What is dismaying is how little opportunity the students have had to engage in real discussion in this relatively intensive fashion.  It is chastening to see how grateful they are to be given this chance.  The acuity of understanding and vision varied between groups, but in all cases there was real participation, and a willingness to chance arguments and see where they might run.  For me there was also the opportunity to have my own views challenged and new questions posed of my understanding of topics that have been central to my research and teaching for years.  One of the huge benefits to active researchers seems to me to be in participating in discussion with students who challenge us to see things in different ways.  My own sewn-up perceptions of key issues have often been taken apart in this way and I have then had to reassemble them in new ways, generally after some more gathering of evidence and an extended period of reflection.  I don't think that happened today, but it may well do over the next couple of weeks.

Another major task today was to chair a brainstorming meeting of the Admissions and Outreach Sub-Committee around what the university's undergraduate bursary offer should be in the future.  We decided our current bursary structure in 2005, before the introduction of deferred fees, and much has changed since.  In 2005 we decided to offer 'achievement bursaries' for those with the best A level grades - and to do so differentially so as to try to attract students into subjects such as Engineering, Chemistry, Physics, Mathematics, Archaeology, and Information Studies - subjects which at the time were not recruiting well.
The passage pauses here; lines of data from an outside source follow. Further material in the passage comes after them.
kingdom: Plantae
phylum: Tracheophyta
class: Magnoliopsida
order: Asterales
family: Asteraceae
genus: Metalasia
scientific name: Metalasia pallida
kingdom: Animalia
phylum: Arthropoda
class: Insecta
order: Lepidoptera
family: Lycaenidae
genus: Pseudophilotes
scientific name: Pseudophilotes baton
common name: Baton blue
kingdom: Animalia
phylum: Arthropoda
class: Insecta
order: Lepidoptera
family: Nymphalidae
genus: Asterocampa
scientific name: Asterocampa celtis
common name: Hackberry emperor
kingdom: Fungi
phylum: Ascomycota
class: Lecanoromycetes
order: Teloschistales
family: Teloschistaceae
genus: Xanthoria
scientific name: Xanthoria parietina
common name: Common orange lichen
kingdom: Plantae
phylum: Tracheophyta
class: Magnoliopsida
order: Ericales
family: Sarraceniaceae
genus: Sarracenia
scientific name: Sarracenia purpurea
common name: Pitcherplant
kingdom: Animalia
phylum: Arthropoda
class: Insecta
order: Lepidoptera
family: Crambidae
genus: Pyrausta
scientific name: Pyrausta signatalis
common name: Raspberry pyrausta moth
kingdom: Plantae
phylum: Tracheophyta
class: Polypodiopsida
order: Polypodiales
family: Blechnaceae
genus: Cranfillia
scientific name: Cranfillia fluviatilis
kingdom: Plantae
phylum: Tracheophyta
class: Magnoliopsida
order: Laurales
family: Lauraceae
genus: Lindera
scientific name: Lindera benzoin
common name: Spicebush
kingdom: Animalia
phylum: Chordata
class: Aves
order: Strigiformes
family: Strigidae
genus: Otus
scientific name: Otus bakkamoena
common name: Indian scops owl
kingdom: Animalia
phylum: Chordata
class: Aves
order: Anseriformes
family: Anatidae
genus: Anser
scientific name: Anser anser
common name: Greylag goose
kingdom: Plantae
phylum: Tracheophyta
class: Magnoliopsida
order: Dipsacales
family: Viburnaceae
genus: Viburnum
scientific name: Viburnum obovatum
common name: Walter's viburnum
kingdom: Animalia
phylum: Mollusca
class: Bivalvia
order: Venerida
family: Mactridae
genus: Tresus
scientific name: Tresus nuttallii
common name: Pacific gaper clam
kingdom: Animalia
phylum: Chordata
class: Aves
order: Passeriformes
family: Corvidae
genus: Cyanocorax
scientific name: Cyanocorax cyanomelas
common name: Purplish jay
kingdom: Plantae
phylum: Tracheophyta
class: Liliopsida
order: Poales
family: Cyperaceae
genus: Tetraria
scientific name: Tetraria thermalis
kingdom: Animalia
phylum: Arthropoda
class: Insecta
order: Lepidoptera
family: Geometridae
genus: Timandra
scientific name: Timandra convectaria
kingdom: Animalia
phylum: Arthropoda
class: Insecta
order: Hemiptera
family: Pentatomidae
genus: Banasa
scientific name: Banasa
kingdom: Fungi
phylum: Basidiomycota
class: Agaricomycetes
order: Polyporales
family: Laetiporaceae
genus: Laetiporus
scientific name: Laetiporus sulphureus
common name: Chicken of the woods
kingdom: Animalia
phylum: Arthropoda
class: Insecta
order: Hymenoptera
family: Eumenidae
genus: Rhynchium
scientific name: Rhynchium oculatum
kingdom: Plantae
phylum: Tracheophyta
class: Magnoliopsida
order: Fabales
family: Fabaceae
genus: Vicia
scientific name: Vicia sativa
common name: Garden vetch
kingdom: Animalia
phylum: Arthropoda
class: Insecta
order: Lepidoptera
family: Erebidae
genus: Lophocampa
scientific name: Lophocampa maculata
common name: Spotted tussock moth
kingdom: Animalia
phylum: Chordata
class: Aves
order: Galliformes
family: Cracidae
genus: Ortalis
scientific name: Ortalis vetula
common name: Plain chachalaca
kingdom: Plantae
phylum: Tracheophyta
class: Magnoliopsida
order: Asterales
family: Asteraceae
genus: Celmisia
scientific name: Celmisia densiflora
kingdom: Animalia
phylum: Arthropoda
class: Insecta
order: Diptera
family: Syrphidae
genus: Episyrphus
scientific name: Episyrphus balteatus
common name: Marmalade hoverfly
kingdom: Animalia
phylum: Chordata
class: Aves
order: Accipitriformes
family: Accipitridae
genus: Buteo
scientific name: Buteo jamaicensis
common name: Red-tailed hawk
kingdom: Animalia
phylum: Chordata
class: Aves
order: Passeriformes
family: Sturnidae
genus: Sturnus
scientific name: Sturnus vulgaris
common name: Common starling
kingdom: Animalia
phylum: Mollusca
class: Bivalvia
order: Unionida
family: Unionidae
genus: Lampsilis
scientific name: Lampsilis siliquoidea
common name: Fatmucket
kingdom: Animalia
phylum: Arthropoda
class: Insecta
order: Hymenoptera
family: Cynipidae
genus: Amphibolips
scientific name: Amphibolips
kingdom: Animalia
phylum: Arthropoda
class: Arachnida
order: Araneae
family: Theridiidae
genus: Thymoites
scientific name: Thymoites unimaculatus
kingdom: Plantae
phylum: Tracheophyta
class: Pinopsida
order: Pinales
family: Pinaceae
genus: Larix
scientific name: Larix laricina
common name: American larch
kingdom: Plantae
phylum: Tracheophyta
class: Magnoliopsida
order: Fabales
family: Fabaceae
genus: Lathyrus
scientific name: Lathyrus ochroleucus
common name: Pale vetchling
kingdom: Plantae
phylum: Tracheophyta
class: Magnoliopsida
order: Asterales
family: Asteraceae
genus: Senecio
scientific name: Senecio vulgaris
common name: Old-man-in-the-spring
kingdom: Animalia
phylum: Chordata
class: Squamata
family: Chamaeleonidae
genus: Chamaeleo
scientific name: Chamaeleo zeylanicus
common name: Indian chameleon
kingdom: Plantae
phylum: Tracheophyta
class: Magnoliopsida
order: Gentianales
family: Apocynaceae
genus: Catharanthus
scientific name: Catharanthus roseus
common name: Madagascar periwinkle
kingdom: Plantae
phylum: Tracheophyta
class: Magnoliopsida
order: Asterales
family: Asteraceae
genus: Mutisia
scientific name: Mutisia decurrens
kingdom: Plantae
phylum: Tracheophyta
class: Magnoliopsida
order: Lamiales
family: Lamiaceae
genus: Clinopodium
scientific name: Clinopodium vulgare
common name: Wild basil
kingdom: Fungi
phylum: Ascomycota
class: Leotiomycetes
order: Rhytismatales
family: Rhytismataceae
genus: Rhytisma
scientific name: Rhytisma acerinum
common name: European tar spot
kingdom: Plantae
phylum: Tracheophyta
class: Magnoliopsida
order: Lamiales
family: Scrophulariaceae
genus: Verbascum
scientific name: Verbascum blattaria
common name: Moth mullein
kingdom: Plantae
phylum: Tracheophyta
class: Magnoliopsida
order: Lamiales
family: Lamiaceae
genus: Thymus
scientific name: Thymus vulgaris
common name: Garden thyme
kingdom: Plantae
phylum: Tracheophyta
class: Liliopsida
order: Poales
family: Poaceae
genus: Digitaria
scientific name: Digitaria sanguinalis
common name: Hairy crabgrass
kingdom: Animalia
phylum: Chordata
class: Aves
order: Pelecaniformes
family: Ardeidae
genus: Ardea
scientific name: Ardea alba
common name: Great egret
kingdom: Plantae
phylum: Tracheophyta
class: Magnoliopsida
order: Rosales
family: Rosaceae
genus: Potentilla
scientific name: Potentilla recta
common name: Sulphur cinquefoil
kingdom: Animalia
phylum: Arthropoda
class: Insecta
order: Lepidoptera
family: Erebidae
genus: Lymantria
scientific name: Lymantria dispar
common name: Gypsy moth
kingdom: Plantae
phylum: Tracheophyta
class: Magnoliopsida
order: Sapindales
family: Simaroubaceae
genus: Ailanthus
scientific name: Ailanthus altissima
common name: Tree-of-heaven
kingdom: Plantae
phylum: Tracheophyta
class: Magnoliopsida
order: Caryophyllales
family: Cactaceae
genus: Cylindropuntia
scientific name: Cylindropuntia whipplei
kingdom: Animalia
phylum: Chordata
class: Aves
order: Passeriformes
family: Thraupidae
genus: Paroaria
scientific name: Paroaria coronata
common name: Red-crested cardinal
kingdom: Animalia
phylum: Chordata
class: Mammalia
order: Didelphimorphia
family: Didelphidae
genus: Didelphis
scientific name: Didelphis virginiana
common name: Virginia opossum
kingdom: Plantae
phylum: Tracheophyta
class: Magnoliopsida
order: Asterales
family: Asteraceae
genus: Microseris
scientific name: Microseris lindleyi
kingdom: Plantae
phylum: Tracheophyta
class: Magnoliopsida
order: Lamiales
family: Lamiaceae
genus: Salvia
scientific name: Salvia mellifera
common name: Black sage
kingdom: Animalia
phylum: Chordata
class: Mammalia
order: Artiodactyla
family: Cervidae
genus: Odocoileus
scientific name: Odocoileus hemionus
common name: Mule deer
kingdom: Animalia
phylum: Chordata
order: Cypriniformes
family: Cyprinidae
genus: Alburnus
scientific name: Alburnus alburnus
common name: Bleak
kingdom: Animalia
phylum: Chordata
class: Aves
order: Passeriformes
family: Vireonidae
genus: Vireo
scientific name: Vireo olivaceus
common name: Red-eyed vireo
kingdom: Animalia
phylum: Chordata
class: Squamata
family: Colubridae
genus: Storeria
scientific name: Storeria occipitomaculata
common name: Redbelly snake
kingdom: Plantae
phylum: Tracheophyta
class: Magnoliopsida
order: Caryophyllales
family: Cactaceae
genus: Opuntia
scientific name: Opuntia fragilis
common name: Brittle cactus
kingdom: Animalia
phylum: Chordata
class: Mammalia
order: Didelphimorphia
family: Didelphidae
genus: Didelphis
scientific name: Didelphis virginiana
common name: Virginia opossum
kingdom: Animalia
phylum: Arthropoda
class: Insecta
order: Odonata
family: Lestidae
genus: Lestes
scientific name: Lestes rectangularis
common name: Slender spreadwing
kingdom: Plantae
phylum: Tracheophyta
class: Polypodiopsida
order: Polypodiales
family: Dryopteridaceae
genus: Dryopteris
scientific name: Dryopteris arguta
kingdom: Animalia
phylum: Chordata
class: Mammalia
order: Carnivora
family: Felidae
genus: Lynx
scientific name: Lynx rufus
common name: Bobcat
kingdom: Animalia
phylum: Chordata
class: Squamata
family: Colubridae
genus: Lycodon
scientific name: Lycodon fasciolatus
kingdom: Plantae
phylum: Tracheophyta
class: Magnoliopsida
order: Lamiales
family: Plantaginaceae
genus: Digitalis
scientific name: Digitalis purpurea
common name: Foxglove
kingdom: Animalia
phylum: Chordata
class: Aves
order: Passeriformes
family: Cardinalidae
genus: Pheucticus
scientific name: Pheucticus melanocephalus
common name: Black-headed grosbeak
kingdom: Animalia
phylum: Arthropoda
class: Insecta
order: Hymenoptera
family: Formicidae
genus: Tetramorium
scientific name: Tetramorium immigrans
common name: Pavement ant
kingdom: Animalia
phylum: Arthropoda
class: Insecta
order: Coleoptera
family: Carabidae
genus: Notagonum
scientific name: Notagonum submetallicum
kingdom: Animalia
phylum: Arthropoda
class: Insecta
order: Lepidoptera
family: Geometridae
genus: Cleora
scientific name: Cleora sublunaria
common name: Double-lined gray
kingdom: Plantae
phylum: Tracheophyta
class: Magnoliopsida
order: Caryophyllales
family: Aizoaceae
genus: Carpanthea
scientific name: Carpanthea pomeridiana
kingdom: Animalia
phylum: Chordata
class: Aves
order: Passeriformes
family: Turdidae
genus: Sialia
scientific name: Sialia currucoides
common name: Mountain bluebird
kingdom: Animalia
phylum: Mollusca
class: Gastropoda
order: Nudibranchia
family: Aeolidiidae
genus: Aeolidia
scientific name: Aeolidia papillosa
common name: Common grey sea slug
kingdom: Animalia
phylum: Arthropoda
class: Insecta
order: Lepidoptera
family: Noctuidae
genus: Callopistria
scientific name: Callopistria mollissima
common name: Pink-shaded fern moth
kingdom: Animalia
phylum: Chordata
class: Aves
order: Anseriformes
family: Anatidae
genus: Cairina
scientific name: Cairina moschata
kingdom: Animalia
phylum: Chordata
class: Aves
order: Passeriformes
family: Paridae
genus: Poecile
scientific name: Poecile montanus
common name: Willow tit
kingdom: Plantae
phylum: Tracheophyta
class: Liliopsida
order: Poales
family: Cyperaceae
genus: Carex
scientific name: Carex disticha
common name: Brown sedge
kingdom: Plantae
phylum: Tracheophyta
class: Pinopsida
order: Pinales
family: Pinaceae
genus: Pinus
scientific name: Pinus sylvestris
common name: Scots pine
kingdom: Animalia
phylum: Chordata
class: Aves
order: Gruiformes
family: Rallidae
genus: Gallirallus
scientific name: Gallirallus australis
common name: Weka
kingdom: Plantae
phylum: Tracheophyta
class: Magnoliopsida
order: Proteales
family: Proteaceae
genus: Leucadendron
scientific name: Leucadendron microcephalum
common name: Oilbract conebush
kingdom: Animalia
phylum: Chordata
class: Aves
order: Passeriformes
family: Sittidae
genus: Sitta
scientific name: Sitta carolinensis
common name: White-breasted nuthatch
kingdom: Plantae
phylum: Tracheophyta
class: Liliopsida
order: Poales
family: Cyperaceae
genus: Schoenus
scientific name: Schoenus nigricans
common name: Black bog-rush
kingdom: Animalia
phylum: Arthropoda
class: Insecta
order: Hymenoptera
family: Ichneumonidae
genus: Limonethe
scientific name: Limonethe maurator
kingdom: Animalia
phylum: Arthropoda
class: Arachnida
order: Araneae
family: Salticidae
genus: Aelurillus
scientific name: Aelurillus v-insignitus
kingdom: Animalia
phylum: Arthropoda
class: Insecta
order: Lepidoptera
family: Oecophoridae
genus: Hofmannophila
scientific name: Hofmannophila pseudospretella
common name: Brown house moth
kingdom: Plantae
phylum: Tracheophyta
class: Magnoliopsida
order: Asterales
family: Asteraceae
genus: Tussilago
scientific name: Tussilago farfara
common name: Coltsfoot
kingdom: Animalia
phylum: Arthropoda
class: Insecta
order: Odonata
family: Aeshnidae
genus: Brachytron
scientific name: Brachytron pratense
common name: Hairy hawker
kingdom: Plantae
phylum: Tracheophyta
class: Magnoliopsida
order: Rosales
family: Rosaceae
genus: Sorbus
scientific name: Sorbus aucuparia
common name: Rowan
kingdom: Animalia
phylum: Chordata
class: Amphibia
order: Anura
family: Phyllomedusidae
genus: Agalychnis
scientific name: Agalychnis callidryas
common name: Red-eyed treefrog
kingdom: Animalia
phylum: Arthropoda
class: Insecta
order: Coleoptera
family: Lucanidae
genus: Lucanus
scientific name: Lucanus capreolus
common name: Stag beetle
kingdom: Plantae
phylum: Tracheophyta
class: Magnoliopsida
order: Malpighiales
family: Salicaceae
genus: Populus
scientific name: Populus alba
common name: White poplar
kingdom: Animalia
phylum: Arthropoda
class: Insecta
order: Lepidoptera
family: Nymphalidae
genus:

But one effect of this 'bribe' (as it was called by some at the meeting) to take certain subjects has been that we have been paying bursaries to a number of students from wealthy family homes (and not just to those from widening participation backgrounds, as is theoretically supposed by the terms of our Access Agreement).  The Student Union Council has recently put on record its opposition to these bursaries to priority subjects on the grounds that they are divisive.  Demand is now buoyant in subjects where 5 years ago it was stagnant, and arguably there is now no need for such targeted bursaries.

After a wide-ranging discussion it was agreed that we need to do some modelling of alternative scenarios.  One would be to provide a low level achievement bursary for all students from low income households - irrespective of the subject they come to study.  Another would be to scrap all bursaries other than our main income-contingent bursary and then raise the levels of that. 

We need to make some headroom because we have decided that next session we will introduce a busrary for students from low-income households taking postgraduate taught programmes.  An issue that has been recently highlighted by various reports is that many such students set off along the undergraduate degree that will lead them to entry to a profession such as the law or town planning, but then cannot go beyond the undergraduate stage of training because no financial support is available for the postgraduate course that is essential for accreditation and a relevant graduate job.  Introducing bursaries for such students will obviously increase costs, and we want to rationalise undergraduate bursaries accordingly.

Readers of this blog post may like to add their own comments on these issues.